Oct. 11 (UPI) -- A Phase II clinical trial showed that an antihistamine can restore nervous system function in patients with chronic multiple sclerosis.
Researchers from the University of California, San Francisco, completed the clinical trial of the U.S. Food and Drug Administration-approved antihistamine clemastine fumarate on patients with MS.
The study, published Tuesday in The Lancet, was the first to show a drug is capable of reliably restoring brain function damaged by a neurological disease in human patients.
"To the best of our knowledge this is the first time a therapy has been able to reverse deficits caused by MS. It's not a cure, but it's a first step towards restoring brain function to the millions who are affected by this chronic, debilitating disease," Dr. Ari Green, professor of Neurology, chief of the Division of Neuroinflammation and Glial Biology, and medical director of the UCSF Multiple Sclerosis and Neuroinflammation Center, said in a news release.
MS is an autoimmune neurodegenerative disorder affecting nearly 2.5 million people worldwide. It occurs when the immune system attacks myelin, the layers of fatty insulating membrane that surround nerve fibers. Myelin helps electrical signals in neurons move faster and more efficiently, but when it is damaged, neurons lose their ability to transmit electrical signals -- causing vision loss, weakness, difficulty walking and coordination and balance problems.
Current treatments for MS work to prevent the immune system from doing more damage to myelin but none repair the damage already done.
Previous studies from the UCSF team showed that clemastine fumarate promotes myelin regeneration and can restore neural function and inspired the new study, the ReBUILD trial.
Researchers used the visual evoked potentials, or VEPs, method in the five-month trial of 50 patients with relapsing MS. The visual system is one of the first and more prominent areas of the brain to be affected by MS and the VEPs method is known as a reliable test to measure the speed of neural transmission in the areas of the brain responsible for vision. The participants' VEPs showed preexisting deficits in neural transmission.
Researchers showed the study participants flickering patterns on a screen and used electrodes placed over the brain's visual area at the back of the head to determine how long it took for the flickering signal in the eye to generate an electrical response detected by the electrodes.

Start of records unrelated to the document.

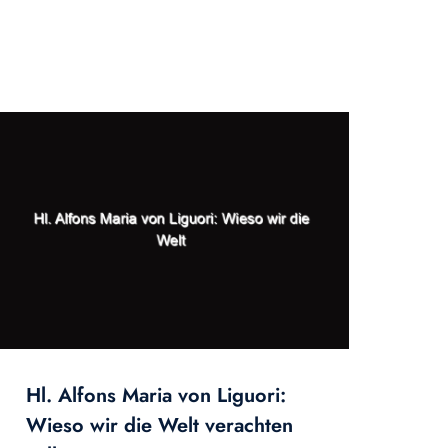
Hl. Alfons Maria von Liguori:
Wieso wir die Welt verachten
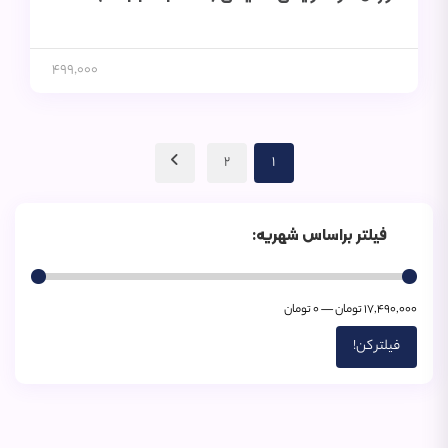
499,000
2
1
فیلتر براساس شهریه:
17,490,000 تومان
—
0 تومان
فیلتر کن!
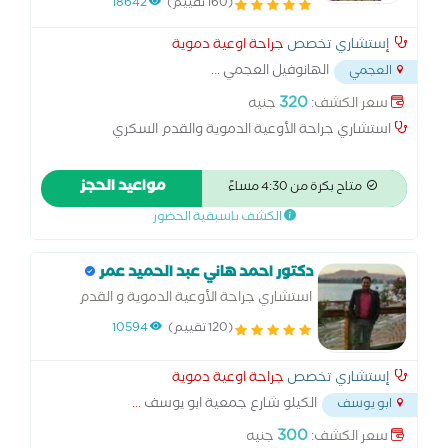
(160 تقييم)
18642
إستشاري تخصص
جراحة اوعية دموية
الهانوفيل العجمي
...
العجمي
320
سعر الكشف:
جنيه
استشاري جراحة الأوعية الدموية والقدم السكري
مواعيد الحجز
متاح بكرة من 4:30 مساءً
الكشف باسبقية الحضور
دكتور احمد هاني عبد الحميد عمر
استشاري جراحة الأوعية الدموية و القدم
السكري و دوالي الساقين
(120 تقييم)
10594
إستشاري تخصص
جراحة اوعية دموية
الكيلو شارع جمعية ابو يوسف
...
ابو يوسف
300
سعر الكشف:
جنيه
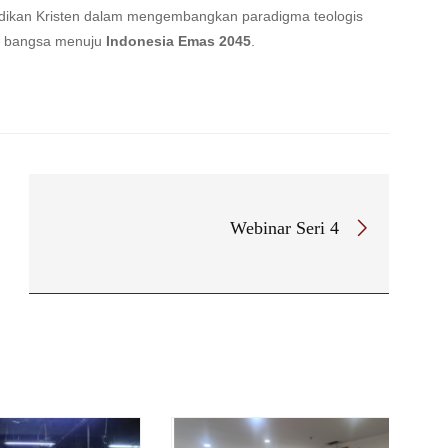
ndidikan Kristen dalam mengembangkan paradigma teologis
n bangsa menuju
Indonesia Emas 2045
.
Webinar Seri 4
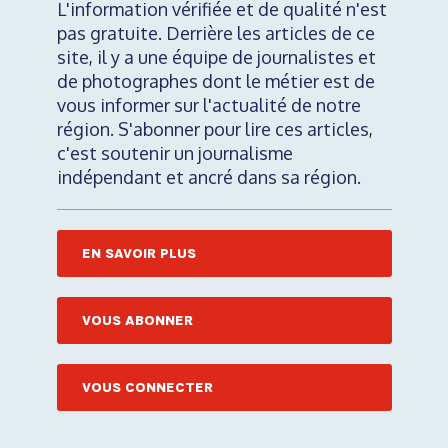
L'information vérifiée et de qualité n'est
pas gratuite. Derrière les articles de ce
site, il y a une équipe de journalistes et
de photographes dont le métier est de
vous informer sur l'actualité de notre
région. S'abonner pour lire ces articles,
c'est soutenir un journalisme
indépendant et ancré dans sa région.
EN SAVOIR PLUS
VOUS ABONNER
VOUS CONNECTER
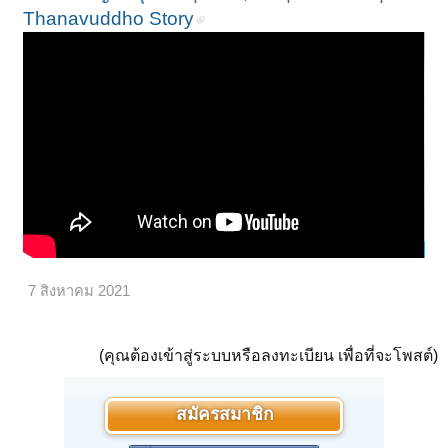
Thanavuddho Story
7 สิงหาคม 2021
(คุณต้องเข้าสู่ระบบหรือลงทะเบียน เพื่อที่จะโพสต์)
สมัครสมาชิก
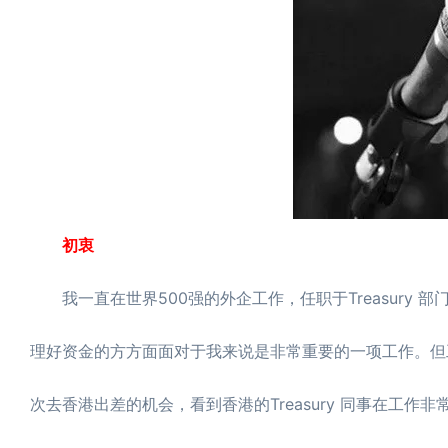
初衷
我一直在世界500强的外企工作，任职于Treasury
理好资金的方方面面对于我来说是非常重要的一项工作。但
次去香港出差的机会，看到香港的Treasury 同事在工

Results showed that during the periods when participants were taking the drug, the neural signal from the eye to the back of the brain was significantly faster over the baseline measurements taken before the patients started the study.
"This is the first step in a long process," Green said. "By no means do we want to suggest that this is a cure-all. We want to ground-truth myelination metrics - we're designing the crucible that's going to be used to test any future method for detecting remyelination."